# Croissants



## Chefbutters1022 (Jun 28, 2018)

So I am having trouble with my croissants. When I bake my croissants the butter starts to seep out of the dough. Any ideas as to why this is happening? Thanks guys


----------



## Pat Pat (Sep 26, 2017)

It can be from a lot of things, but the most common one is from proofing your croissants too warm.

Is your proofing temperature > 86°F/30°C ?


----------



## chefpeon (Jun 14, 2006)

There is a previous thread about croissants in this forum as well.
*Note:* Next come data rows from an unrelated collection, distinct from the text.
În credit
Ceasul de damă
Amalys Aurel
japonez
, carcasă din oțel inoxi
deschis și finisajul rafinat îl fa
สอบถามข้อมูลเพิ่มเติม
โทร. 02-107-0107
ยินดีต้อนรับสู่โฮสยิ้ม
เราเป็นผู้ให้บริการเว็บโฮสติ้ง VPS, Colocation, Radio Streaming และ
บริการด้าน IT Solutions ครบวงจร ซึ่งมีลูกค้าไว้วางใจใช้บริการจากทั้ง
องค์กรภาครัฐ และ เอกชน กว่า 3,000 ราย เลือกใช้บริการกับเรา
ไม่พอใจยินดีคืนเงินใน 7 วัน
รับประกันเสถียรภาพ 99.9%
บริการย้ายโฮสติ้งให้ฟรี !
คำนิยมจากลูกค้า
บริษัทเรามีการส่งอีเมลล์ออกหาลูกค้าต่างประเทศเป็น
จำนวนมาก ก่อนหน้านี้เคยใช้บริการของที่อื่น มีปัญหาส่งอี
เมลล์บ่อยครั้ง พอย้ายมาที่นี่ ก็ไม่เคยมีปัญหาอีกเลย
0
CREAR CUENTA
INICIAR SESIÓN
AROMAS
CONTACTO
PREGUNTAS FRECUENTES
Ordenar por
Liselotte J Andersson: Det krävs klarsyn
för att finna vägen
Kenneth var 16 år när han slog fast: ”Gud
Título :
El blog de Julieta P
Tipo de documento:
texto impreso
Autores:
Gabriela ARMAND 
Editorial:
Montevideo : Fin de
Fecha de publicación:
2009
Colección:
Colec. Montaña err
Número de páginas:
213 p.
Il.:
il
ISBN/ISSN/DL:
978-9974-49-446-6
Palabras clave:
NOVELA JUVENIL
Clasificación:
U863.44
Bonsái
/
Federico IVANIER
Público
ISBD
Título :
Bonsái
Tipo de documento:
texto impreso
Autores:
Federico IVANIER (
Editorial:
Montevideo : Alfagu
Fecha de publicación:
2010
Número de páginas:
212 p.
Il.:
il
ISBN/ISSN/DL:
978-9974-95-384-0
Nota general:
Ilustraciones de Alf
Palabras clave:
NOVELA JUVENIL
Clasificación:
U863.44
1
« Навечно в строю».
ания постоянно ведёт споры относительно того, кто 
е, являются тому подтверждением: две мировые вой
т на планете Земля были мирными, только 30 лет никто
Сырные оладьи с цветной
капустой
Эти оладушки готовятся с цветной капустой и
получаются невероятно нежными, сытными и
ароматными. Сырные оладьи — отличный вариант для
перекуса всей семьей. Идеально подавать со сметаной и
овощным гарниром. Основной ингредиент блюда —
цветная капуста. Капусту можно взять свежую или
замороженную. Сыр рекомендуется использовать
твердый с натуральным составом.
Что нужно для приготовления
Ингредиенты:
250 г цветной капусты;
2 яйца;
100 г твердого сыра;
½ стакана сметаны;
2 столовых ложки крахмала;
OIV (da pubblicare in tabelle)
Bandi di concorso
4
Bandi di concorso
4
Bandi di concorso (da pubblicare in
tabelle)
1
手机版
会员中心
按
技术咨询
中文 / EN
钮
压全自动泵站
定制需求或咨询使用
You might want to read that for some tips too. https://cheftalk.com/threads/croissants.96852/


----------



## Chefbutters1022 (Jun 28, 2018)

Pat Pat said:


> It can be from a lot of things, but the most common one is from proofing your croissants too warm.
> 
> Is your proofing temperature > 86°F/30°C ?


Hard to tell because I am letting them bench proof at room temp in our bakery but it is hotter in some areas than others. I could try proofing in other parts of the kitchen and see if that helps.


----------



## chefpeon (Jun 14, 2006)

Chefbutters1022 said:


> Hard to tell because I am letting them bench proof at room temp in our bakery but it is hotter in some areas than others. I could try proofing in other parts of the kitchen and see if that helps.
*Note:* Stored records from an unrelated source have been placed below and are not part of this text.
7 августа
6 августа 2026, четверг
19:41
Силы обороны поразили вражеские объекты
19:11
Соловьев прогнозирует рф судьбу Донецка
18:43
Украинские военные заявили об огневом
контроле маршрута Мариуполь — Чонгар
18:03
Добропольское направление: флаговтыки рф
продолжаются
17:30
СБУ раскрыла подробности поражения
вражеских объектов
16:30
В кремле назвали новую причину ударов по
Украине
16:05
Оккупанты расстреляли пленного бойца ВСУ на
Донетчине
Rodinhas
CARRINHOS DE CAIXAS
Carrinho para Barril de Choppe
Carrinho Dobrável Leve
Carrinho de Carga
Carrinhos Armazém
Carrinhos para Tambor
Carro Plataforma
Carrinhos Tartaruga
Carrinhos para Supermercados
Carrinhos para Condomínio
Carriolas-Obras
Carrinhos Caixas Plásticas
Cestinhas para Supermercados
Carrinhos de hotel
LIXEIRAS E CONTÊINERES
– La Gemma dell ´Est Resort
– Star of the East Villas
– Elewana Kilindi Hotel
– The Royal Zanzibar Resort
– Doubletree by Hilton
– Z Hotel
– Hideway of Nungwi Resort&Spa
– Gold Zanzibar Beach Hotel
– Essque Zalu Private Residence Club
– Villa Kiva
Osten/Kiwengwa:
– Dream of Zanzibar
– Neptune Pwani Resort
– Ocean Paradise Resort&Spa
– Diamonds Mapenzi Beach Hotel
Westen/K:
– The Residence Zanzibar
Actually it's easy to tell. What's the ambient temperature in your bakery? That will give you the info you need basically. Croissants do best in a controlled temp/humidity environment. I'm guessing you don't have a proof box. Given that, you'll probably need to put your croissants in the coolest part of the bakery because I'm also assuming that your bakery, like most, is pretty warm. If the issue is overproofing or overly warm proofing you'll see the butter ooze out before you put them in the oven. It could also be a case of too many folds. There are multiple causes, and you need to eliminate possible problems one by one.


----------



## Chefbutters1022 (Jun 28, 2018)

Thanks for the help. I’ll do that and see if I can’t eliminate one problem before moving on to the next.


----------